Selected text.
^^^^
Slow, expensive, riddeled with corruption, long ago surpassed by renewables. Why should we use it?

[–] scholar@lemmy.world 19 points 1 week ago (49 children)

Sometimes the sun doesn't shine, sometimes the wind doesn't blow. Renewables are great and cheap, but they aren't a complete solution without grid level storage that doesn't really exist yet.

[–] Hugohase@startrek.website 16 points 1 week ago* (last edited 1 week ago) (1 children)

Thats a chicken/egg peoblem. If enough renewables are build the storage follows. In a perfect world goverments would incentivice storage but in an imperfect one problems have to occure before somebody does something to solve them. Anyway, according to lazard renewables + storage are still cheaper than NPPs.

[–] LoreleiSankTheShip@lemmy.ml 1 points 1 week ago (2 children)

Imagine this (not so) hypothetical scenario:

Yellowstone or another supervolcano erupts and leads to a few years of volcanic winter, where there is much less sunshine. This has historical precedent, it has happened before, and while in and of itself it will impact a lot of people regardless of anything else, wouldn't you agree it would be better to have at least some nuclear power capacity instead of relying solely on renewables?

Sure, such a scenario is not probable, but it pays to stay safe in the case of one such event. I would say having most of our power from renewables would be best, having it supported by 10-20% or so nuclear with the possibility of increase in times of need would make our electric grids super resilient to stuff

[–] Ooops@feddit.org 7 points 1 week ago

Yeah let me imagine a supervolcano explosion of that scale to effect global weather patterns. What do you think will happen to your reactors? No, they are not indestructable just because they can handle an earthquake of normally expected proportion.

[–] Microw@lemm.ee 2 points 1 week ago

Nature catastrophes are the top 1 danger to nuclear energy. See Fukushima.

And the real question here would be a comparison between risk of a nuclear accident event and a renewables-impacting climate event.
^^^^
Data extract.

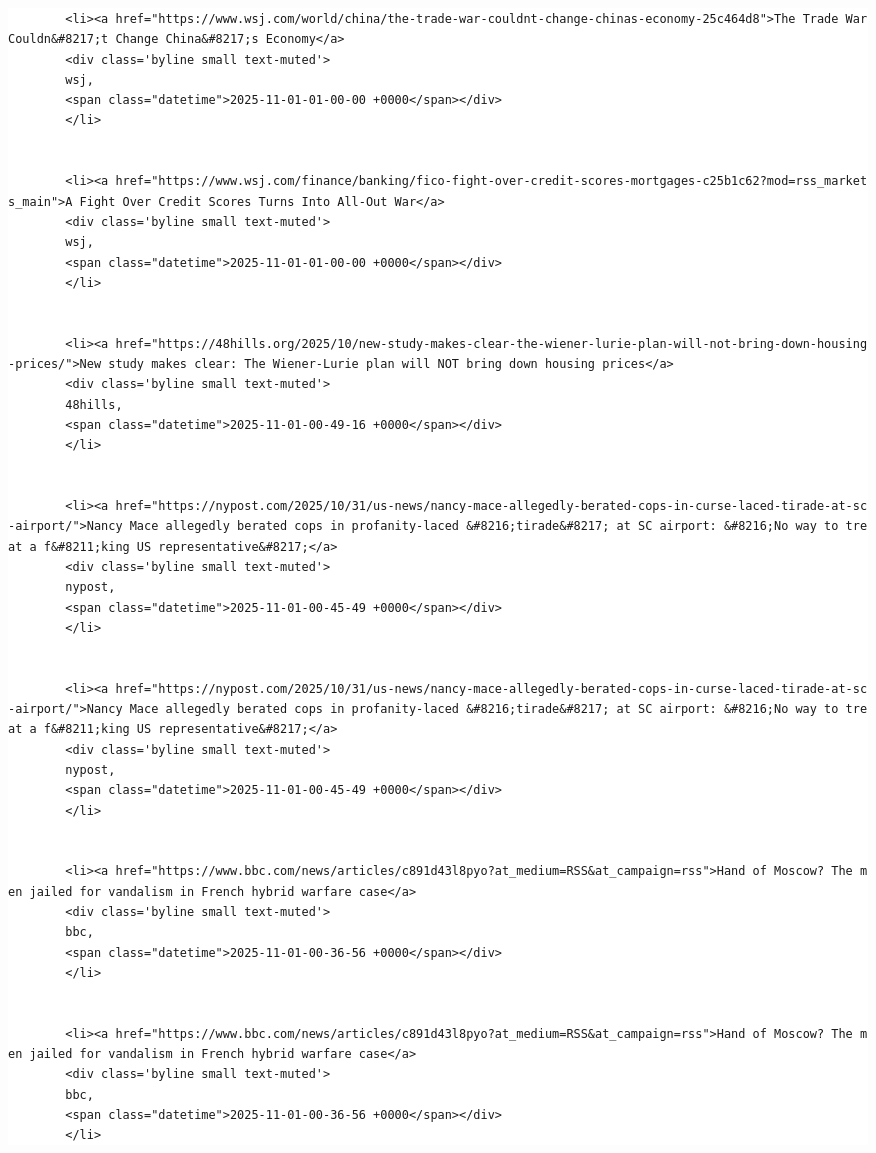 
            <li><a href="https://www.wsj.com/world/china/the-trade-war-couldnt-change-chinas-economy-25c464d8">The Trade War Couldn&#8217;t Change China&#8217;s Economy</a>
            <div class='byline small text-muted'>
            wsj, 
            <span class="datetime">2025-11-01-01-00-00 +0000</span></div>
            </li>
        

            <li><a href="https://www.wsj.com/finance/banking/fico-fight-over-credit-scores-mortgages-c25b1c62?mod=rss_markets_main">A Fight Over Credit Scores Turns Into All-Out War</a>
            <div class='byline small text-muted'>
            wsj, 
            <span class="datetime">2025-11-01-01-00-00 +0000</span></div>
            </li>
        

            <li><a href="https://48hills.org/2025/10/new-study-makes-clear-the-wiener-lurie-plan-will-not-bring-down-housing-prices/">New study makes clear: The Wiener-Lurie plan will NOT bring down housing prices</a>
            <div class='byline small text-muted'>
            48hills, 
            <span class="datetime">2025-11-01-00-49-16 +0000</span></div>
            </li>
        

            <li><a href="https://nypost.com/2025/10/31/us-news/nancy-mace-allegedly-berated-cops-in-curse-laced-tirade-at-sc-airport/">Nancy Mace allegedly berated cops in profanity-laced &#8216;tirade&#8217; at SC airport: &#8216;No way to treat a f&#8211;king US representative&#8217;</a>
            <div class='byline small text-muted'>
            nypost, 
            <span class="datetime">2025-11-01-00-45-49 +0000</span></div>
            </li>
        

            <li><a href="https://nypost.com/2025/10/31/us-news/nancy-mace-allegedly-berated-cops-in-curse-laced-tirade-at-sc-airport/">Nancy Mace allegedly berated cops in profanity-laced &#8216;tirade&#8217; at SC airport: &#8216;No way to treat a f&#8211;king US representative&#8217;</a>
            <div class='byline small text-muted'>
            nypost, 
            <span class="datetime">2025-11-01-00-45-49 +0000</span></div>
            </li>
        

            <li><a href="https://www.bbc.com/news/articles/c891d43l8pyo?at_medium=RSS&at_campaign=rss">Hand of Moscow? The men jailed for vandalism in French hybrid warfare case</a>
            <div class='byline small text-muted'>
            bbc, 
            <span class="datetime">2025-11-01-00-36-56 +0000</span></div>
            </li>
        

            <li><a href="https://www.bbc.com/news/articles/c891d43l8pyo?at_medium=RSS&at_campaign=rss">Hand of Moscow? The men jailed for vandalism in French hybrid warfare case</a>
            <div class='byline small text-muted'>
            bbc, 
            <span class="datetime">2025-11-01-00-36-56 +0000</span></div>
            </li>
^^^^
Work instruction 1.
In the nuclear power thread, what share of power does LoreleiSankTheShip propose nuclear should supply alongside renewables?
Work instruction 2.
In the nuclear power thread, rewrite the passage from "Yeah let me" to "normally expected proportion.", swapping "reactors" for "power plants".
Work instruction 3.
Translate this sentence from the nuclear power thread into Spanish: "Sometimes the sun doesn't shine, sometimes the wind doesn't blow."

Exercise answer 1.
About 10-20%, with the possibility of increase in times of need.

Exercise answer 2.
Yeah let me imagine a supervolcano explosion of that scale to effect global weather patterns. What do you think will happen to your power plants? No, they are not indestructable just because they can handle an earthquake of normally expected proportion.

Exercise answer 3.
A veces el sol no brilla, a veces el viento no sopla.